→ Passage for review:
= = = = =
# Overheating



## Tayiler (May 3, 2017)

So recently i had to replace my thermostat, it was faulty, and it appeared to fix my glitchy therm, however, now my car is overheating very bad, my heat doesn't work, and my rpms at idle are at around 1200 rather than 800.. I bled the air from the coolant with the cap off twice, for about 20 minutes each time... what could be the problem? I cant figure it out, and it's very financially burdening throwing pieces at it... all help is appreciated


----------



## RJ64 (Jul 23, 2017)

If you had heat before, and now you don't, your coolant is low. Are you sure the thermostat is facing the correct way? I don't have a service manual for your year vehicle, but search around on this forum to find info on that. And how to bleed the air out properly.


----------



## rogoman (Dec 16, 2004)

Tayiler said:


> So recently i had to replace my thermostat, it was faulty, and it appeared to fix my glitchy therm, however, now my car is overheating very bad, my heat doesn't work, and my rpms at idle are at around 1200 rather than 800.. I bled the air from the coolant with the cap off twice, for about 20 minutes each time... what could be the problem? I cant figure it out, and it's very financially burdening throwing pieces at it... all help is appreciated


Hopefully you installed an OEM thermostat purchased from a nissan dealer. Aftermarket thermostats such as a Stant many times cause problems. When installing a new thermostat, make sure the "jiggle" valve on the thermostat body is facing up. 

Your best bet may be to drain down the coolant and start all over again with the filling of the coolant.
Here's how I do it:
1 - drain coolant
2 - open the air bleeder screw
3 - set the heater temperature control on the dash to maximum
4 - jacking up front of car as high as possible which helps to purge air pockets
5 - fill system until coolant starts coming out the bleeder hole
6 - close bleeder screw (not too tight; screw is easy to break off)
7 - continue filling until coolant is at the bottom of the filler neck
8 - do not put cap on the radiator
9 - start engine; as coolant starts to warm up, you may see a few air bubbles
10 - squeeze the hoses by hand to free up possible air pockets
11 - put cap on radiator and continue running engine until fully warmed up
12 - after shutting off engine, allow to fully cool, then check the coolant level


----------



## Tayiler (May 3, 2017)
= = = = =
Write out the overheating thread word for word, everything from "Hopefully you installed" down to "is facing up.".

[Stored entries]
= = = = =
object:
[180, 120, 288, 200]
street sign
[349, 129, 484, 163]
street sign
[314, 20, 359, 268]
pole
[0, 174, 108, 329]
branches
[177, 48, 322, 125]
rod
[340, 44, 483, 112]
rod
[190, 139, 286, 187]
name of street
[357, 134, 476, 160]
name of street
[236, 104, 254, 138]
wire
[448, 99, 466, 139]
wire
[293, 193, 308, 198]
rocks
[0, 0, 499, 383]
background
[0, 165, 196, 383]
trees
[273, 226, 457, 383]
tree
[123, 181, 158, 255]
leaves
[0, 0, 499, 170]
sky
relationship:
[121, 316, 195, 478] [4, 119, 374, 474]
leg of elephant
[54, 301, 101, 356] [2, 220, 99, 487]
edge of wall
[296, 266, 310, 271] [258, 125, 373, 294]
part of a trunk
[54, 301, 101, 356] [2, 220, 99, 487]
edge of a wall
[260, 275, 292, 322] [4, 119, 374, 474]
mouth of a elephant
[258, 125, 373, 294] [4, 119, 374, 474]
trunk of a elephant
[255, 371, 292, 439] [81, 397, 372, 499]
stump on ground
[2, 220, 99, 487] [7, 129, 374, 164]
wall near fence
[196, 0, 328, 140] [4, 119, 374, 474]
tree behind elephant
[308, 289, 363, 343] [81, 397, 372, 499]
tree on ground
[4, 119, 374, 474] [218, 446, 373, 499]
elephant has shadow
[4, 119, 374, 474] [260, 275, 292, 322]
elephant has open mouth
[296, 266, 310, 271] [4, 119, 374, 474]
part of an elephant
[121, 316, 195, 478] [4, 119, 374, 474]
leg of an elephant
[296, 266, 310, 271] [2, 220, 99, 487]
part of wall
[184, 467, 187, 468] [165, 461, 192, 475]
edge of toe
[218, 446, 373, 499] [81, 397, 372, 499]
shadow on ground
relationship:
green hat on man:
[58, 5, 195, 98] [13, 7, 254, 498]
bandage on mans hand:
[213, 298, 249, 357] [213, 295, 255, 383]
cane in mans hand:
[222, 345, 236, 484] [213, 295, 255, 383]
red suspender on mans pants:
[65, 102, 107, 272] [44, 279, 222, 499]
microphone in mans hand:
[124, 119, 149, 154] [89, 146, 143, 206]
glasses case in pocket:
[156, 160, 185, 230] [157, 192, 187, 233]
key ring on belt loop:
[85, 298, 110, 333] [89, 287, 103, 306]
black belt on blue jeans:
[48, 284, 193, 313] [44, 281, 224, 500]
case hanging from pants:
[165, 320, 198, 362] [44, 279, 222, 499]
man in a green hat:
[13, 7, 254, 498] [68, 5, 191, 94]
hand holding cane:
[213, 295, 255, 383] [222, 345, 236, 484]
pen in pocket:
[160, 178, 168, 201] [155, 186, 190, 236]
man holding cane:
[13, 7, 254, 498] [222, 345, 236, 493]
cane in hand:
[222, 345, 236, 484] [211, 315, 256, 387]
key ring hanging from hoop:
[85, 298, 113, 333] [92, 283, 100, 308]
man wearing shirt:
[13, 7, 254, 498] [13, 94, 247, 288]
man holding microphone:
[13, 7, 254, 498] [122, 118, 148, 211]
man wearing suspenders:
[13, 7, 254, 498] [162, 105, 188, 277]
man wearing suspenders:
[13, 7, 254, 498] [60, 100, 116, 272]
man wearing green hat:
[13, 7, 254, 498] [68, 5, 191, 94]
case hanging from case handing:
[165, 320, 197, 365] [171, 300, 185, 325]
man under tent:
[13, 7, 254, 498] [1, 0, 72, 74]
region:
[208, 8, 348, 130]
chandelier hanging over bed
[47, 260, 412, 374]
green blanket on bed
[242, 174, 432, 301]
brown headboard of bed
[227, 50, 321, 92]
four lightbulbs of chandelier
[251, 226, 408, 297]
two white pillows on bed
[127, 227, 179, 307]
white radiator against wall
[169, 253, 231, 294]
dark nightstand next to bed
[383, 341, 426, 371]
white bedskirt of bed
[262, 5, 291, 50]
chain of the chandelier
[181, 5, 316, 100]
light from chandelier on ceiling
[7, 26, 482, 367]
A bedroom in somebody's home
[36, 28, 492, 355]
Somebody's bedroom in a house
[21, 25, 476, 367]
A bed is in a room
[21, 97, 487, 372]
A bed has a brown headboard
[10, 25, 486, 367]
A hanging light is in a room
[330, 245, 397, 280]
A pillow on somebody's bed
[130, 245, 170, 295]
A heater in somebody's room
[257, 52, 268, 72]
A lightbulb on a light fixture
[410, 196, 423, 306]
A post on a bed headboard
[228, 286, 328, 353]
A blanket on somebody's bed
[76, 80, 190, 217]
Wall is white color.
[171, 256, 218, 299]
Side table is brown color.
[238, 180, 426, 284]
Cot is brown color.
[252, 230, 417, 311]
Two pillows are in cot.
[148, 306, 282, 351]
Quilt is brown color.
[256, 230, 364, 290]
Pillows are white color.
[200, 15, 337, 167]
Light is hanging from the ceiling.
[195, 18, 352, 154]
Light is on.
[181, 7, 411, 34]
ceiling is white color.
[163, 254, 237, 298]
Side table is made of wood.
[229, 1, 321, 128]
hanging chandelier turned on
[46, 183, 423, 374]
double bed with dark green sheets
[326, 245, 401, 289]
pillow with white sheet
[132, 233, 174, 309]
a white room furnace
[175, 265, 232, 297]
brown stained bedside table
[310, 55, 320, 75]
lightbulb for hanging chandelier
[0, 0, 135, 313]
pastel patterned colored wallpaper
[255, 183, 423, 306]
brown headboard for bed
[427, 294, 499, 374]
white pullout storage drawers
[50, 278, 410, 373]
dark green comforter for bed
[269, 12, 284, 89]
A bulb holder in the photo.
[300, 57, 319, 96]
= = = = =
→ Answer section:
Hopefully you installed an OEM thermostat purchased from a nissan dealer. Aftermarket thermostats such as a Stant many times cause problems. When installing a new thermostat, make sure the "jiggle" valve on the thermostat body is facing up.